La capture d’écran d’un message posté dans un groupe Facebook privé, « Springfield Ohio Crime & Information », commence à circuler sur les réseaux sociaux. « Attention à tous nos animaux domestiques bien aimés et ceux autour de nous », peut-on y lire. Citant la « copine de la fille » d’un voisin, l’homme à l’origine du message évoque un chat disparu qui aurait été vu devant une maison habitée par des Haïtiens, « pendu à une branche, comme on ferait avec un cerf pour l’abattage, et ils le découpaient pour le manger ». Le texte mentionne que les chiens, les canards et les oies sont aussi visés. Les autorités municipales démentiront à plusieurs reprises ces accusations.
End Wokeness, un compte protrump, affirme qu’à Springfield, depuis que la population haïtienne a explosé, « les canards et les animaux domestiques disparaissent ». En illustration : la photo prise à Columbus et le message du groupe Facebook. C’est la première fois que les rumeurs et faits divers de l’été sont assemblés dans un même récit.
Ian Miles Cheong, influenceur d’extrême droite, partage sur X la vidéo de Mme Telia Ferrel, la femme arrêtée pour avoir tué et mangé un chat. « [Est-elle] sous drogue ? », lui demande un internaute. « Pire.
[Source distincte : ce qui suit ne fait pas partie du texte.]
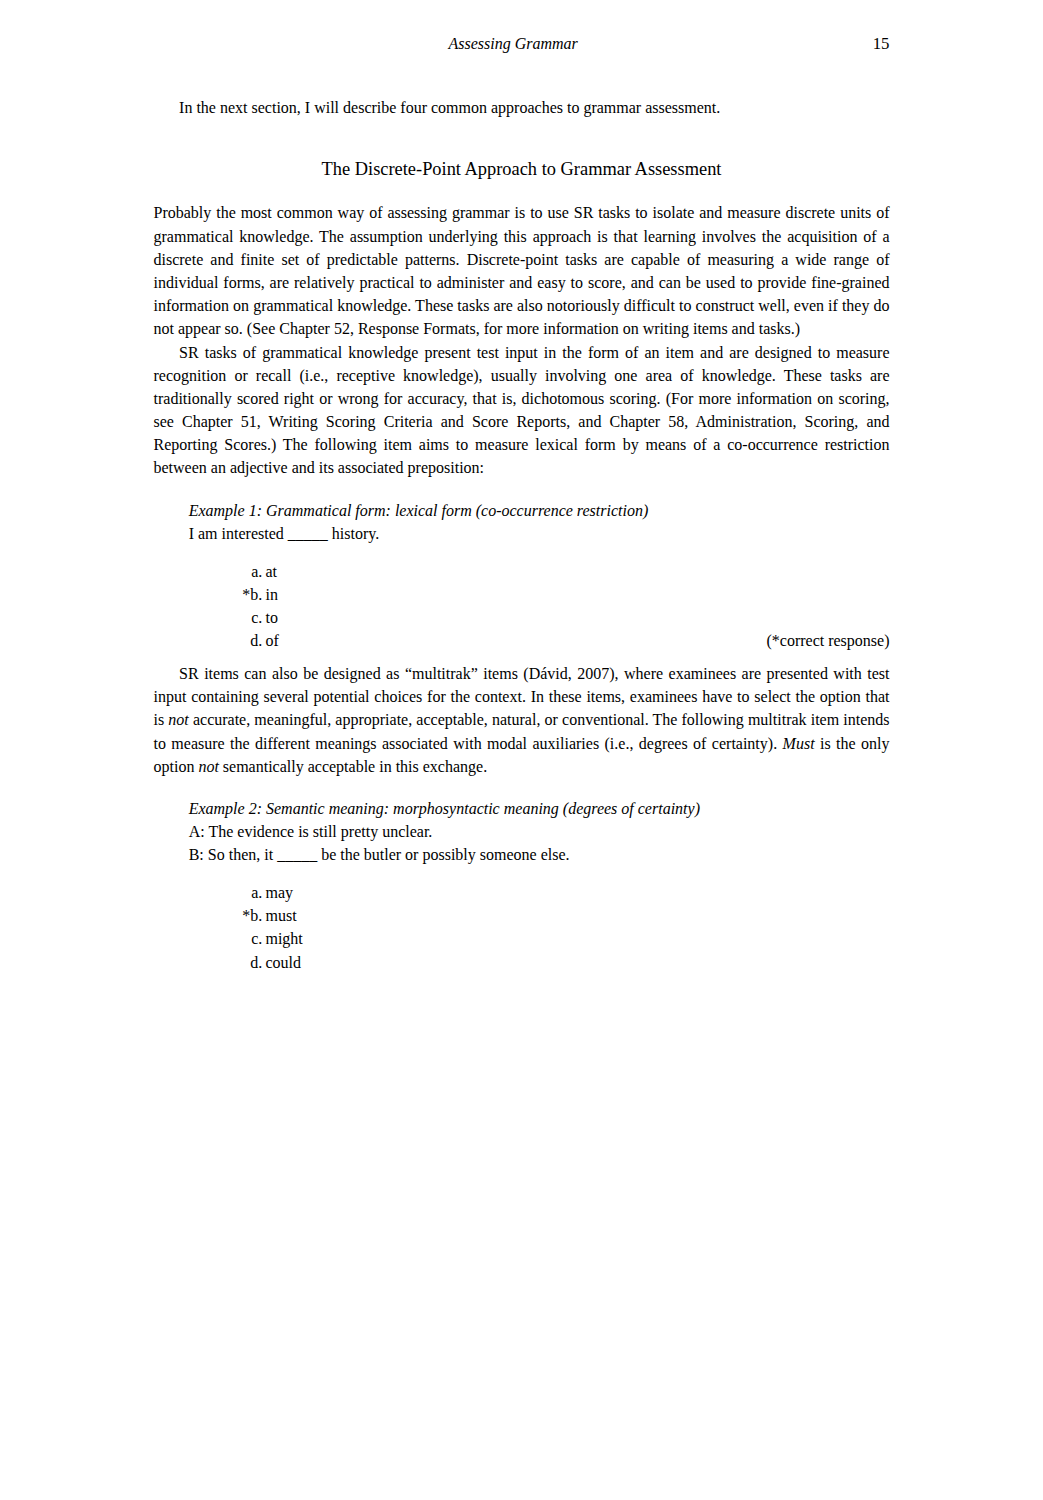Assessing Grammar 15
In the next section, I will describe four common approaches to grammar assessment.
The Discrete-Point Approach to Grammar Assessment
Probably the most common way of assessing grammar is to use SR tasks to isolate and measure discrete units of grammatical knowledge. The assumption underlying this approach is that learning involves the acquisition of a discrete and finite set of predictable patterns. Discrete-point tasks are capable of measuring a wide range of individual forms, are relatively practical to administer and easy to score, and can be used to provide fine-grained information on grammatical knowledge. These tasks are also notoriously difficult to construct well, even if they do not appear so. (See Chapter 52, Response Formats, for more information on writing items and tasks.)
SR tasks of grammatical knowledge present test input in the form of an item and are designed to measure recognition or recall (i.e., receptive knowledge), usually involving one area of knowledge. These tasks are traditionally scored right or wrong for accuracy, that is, dichotomous scoring. (For more information on scoring, see Chapter 51, Writing Scoring Criteria and Score Reports, and Chapter 58, Administration, Scoring, and Reporting Scores.) The following item aims to measure lexical form by means of a co-occurrence restriction between an adjective and its associated preposition:
Example 1: Grammatical form: lexical form (co-occurrence restriction)
I am interested _____ history.
a. at
*b. in
c. to
d. of(*correct response)
SR items can also be designed as “multitrak” items (Dávid, 2007), where examinees are presented with test input containing several potential choices for the context. In these items, examinees have to select the option that is not accurate, meaningful, appropriate, acceptable, natural, or conventional. The following multitrak item intends to measure the different meanings associated with modal auxiliaries (i.e., degrees of certainty). Must is the only option not semantically acceptable in this exchange.
Example 2: Semantic meaning: morphosyntactic meaning (degrees of certainty)
A: The evidence is still pretty unclear.
B: So then, it _____ be the butler or possibly someone else.
a. may
*b. must
c. might
d. could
Des Haïtiens », lui répond-il – ce qui est toujours faux.
Sur X, Vance rappelle qu’il alerte depuis des mois sur « le problème des migrants haïtiens sans papiers », et évoque les « témoignages » dénonçant des animaux enlevés et mangés. « Où est notre tsar de la frontière ? », interroge-t-il, en reprenant le surnom péjoratif donné par Trump à Kamala Harris.
Les supporteurs de Donald Trump génèrent d’étonnantes images artificielles où le candidat républicain apparaît comme le protecteur des animaux face à la menace haïtienne, tantôt chevauchant un chat géant, tantôt portant de manière protectrice des chatons ou des canetons.
Save our pets!!!!! pic.twitter.com/lWkOnkxscv
L’ancien président reprend la rumeur à son compte en plein débat, ajoutant une nouvelle fausse information, particulièrement grotesque et infamante, à sa déjà très longue liste de forgeries.